COLTRANE: BODY AND SOUL
COLTRANE: COUNTDOWN
Uma curiosidade: o contexto do Ciclo de Coltrane
Coltrane estudou harmonia na Escola de Granoff School of Music em Filadélfia, explorando técnicas e teorias contemporâneas. Ele também teve acesso ao livro Thesaurus of Scales and Melodic Patterns de Nicolas Slonimsky (1947), tido como material de prática instrumental e de inspirações teóricas por muitos músicos de jazz. Nesse livro é possível encontrar um exercício harmônico que levaria ao desenvolvimento do “ciclo de Coltrane”. Outra antecipação dessa progressão harmônica se encontra na parte B da música Have you met miss Jones (Richard Rodgers).

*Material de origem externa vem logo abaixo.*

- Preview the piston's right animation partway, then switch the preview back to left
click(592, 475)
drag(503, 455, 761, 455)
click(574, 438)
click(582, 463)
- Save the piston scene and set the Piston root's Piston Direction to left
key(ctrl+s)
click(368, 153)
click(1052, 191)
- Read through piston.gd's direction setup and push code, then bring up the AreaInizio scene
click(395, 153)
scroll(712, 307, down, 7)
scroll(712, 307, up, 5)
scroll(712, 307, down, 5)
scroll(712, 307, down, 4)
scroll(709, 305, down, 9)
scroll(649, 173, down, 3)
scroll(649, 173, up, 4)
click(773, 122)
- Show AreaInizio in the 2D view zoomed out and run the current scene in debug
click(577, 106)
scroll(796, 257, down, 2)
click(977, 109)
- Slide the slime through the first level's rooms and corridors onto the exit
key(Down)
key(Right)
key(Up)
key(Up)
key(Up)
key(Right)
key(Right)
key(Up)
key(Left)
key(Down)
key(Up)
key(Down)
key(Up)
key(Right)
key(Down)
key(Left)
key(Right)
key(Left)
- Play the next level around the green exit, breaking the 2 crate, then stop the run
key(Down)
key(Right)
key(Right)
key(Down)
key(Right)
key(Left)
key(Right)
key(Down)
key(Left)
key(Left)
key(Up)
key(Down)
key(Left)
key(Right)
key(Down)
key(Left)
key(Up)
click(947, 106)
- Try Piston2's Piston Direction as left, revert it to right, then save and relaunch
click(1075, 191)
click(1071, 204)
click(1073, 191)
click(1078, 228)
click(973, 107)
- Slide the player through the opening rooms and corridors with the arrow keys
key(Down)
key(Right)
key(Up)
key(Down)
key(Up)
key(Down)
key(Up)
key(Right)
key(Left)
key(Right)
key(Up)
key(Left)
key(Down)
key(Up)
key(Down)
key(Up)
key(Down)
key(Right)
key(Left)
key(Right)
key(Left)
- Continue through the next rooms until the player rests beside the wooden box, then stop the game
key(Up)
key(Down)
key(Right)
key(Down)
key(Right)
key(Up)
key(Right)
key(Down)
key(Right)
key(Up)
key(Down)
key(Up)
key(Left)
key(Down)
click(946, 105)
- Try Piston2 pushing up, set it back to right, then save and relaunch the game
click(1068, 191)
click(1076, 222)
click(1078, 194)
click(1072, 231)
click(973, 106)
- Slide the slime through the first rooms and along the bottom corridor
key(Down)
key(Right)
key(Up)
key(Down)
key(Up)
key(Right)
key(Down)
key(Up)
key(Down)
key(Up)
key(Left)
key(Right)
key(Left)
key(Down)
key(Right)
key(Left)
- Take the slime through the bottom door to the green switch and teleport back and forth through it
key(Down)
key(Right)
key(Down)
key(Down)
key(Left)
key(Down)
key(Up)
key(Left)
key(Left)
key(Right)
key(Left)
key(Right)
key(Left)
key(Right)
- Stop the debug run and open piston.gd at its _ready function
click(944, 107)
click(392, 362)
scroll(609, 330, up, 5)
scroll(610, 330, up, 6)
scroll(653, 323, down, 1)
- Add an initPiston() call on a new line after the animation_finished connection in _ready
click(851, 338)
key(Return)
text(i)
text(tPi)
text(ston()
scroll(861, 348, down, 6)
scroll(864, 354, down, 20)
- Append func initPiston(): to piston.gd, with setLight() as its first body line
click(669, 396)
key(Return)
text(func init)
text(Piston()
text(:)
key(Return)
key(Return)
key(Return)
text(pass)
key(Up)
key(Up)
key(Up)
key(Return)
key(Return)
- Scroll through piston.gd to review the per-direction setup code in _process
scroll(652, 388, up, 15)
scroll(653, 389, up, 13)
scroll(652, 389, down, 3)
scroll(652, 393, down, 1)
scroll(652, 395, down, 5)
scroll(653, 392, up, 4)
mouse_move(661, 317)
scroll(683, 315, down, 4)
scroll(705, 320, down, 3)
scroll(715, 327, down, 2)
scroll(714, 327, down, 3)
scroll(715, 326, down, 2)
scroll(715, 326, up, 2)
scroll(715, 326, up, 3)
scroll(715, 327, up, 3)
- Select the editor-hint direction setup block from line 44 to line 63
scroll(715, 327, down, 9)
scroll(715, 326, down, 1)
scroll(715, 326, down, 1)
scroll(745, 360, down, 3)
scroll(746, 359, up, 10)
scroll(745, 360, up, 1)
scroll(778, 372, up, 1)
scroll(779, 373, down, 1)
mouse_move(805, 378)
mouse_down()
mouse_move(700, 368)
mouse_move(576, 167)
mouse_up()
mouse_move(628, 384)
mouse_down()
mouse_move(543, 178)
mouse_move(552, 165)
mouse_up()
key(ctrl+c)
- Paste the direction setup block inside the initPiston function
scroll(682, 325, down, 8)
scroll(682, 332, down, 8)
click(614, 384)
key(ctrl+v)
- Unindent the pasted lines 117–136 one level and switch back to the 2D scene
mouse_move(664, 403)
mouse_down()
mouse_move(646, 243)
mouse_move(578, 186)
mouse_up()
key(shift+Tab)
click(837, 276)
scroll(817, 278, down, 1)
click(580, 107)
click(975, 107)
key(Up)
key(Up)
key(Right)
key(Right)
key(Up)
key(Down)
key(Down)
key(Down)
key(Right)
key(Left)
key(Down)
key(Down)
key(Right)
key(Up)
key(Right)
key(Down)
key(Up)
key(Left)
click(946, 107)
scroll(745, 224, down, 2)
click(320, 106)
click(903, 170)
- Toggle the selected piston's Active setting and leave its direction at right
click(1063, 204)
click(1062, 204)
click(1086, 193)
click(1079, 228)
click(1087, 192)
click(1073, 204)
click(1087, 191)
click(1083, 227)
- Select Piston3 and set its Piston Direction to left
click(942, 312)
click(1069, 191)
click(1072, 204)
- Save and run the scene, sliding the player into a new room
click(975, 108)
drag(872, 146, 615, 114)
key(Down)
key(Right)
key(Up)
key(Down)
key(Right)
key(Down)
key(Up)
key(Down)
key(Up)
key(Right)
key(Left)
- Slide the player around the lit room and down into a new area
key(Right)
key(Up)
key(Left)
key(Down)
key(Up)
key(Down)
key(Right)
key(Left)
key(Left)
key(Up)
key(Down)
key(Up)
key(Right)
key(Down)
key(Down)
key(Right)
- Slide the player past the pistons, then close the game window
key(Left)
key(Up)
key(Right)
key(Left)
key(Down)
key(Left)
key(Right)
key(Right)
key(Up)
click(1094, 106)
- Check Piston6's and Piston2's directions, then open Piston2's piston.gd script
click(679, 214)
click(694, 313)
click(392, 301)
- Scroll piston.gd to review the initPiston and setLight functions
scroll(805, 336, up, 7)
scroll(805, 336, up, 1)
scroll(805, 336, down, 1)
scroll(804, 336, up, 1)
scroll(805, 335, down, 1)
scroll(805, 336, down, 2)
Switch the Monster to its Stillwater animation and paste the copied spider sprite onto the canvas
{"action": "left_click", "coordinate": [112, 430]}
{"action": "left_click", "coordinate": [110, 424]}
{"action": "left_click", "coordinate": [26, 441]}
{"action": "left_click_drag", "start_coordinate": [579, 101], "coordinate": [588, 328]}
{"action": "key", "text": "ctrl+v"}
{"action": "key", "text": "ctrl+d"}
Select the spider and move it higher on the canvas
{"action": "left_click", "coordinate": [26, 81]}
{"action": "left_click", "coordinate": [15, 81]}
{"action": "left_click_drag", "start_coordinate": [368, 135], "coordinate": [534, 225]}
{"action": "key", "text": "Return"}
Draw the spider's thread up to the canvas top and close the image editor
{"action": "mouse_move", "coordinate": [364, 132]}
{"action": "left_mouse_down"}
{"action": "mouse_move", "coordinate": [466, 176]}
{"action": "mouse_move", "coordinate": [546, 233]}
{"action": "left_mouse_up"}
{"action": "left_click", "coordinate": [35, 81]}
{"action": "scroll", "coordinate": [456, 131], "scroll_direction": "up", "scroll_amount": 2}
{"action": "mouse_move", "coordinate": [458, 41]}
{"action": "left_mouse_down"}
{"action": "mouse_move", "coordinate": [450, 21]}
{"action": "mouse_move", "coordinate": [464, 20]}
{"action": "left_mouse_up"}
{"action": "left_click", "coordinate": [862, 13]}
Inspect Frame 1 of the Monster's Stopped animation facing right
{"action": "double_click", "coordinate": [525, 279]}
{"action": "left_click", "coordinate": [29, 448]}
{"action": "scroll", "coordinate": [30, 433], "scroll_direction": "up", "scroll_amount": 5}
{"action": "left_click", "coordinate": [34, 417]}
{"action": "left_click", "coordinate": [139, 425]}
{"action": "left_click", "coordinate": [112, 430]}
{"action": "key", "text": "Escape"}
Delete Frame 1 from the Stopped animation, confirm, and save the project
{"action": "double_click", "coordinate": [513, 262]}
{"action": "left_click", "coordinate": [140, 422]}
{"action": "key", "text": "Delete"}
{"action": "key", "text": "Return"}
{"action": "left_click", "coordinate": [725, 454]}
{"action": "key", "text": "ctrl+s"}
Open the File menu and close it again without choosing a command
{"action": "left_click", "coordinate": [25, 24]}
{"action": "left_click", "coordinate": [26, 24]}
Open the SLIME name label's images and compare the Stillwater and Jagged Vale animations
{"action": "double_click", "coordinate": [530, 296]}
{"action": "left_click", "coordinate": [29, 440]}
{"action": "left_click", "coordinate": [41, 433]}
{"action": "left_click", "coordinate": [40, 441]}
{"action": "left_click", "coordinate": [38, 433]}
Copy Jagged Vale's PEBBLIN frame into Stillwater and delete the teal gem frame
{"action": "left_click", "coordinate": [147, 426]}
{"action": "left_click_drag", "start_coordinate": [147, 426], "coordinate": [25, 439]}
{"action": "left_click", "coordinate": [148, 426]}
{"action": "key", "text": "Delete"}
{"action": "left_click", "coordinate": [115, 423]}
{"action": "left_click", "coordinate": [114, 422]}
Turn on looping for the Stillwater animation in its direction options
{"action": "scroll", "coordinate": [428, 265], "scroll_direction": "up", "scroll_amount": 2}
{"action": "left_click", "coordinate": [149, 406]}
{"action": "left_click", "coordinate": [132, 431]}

Depois da morte de Coltrane, foi proposta, pelos teóricos e pesquisadores, a ideia que seu interesse pelas relações de terça foi inspirado na religião ou na espiritualidade, com as três áreas tonais equidistantes representando um ‘triângulo mágico’, ou, Trindade. No entanto, David Demsey, saxofonista e Coordenador de Estudos de Jazz na William Paterson University, mostra que, embora o aspecto religioso fosse de alguma importância, os apontamentos para a criação do ciclo eram muito mais “terrenos”, isto é, fundamentados e contextualizados nos estudos harmônicos e musicais por si só. É importante, nesse sentido, mencionar o interesse de Coltrane para sistemas musicais não-tonais. Nesse sentido, seus interesses em ragas indianas durante o início da década de 1960, o Trimurti de Vishnu, Brahma e Shiva podem muito bem ter sido uma referência importante em sua busca para as relações cromáticas e de terças e para as simetrias e geometrias musicais.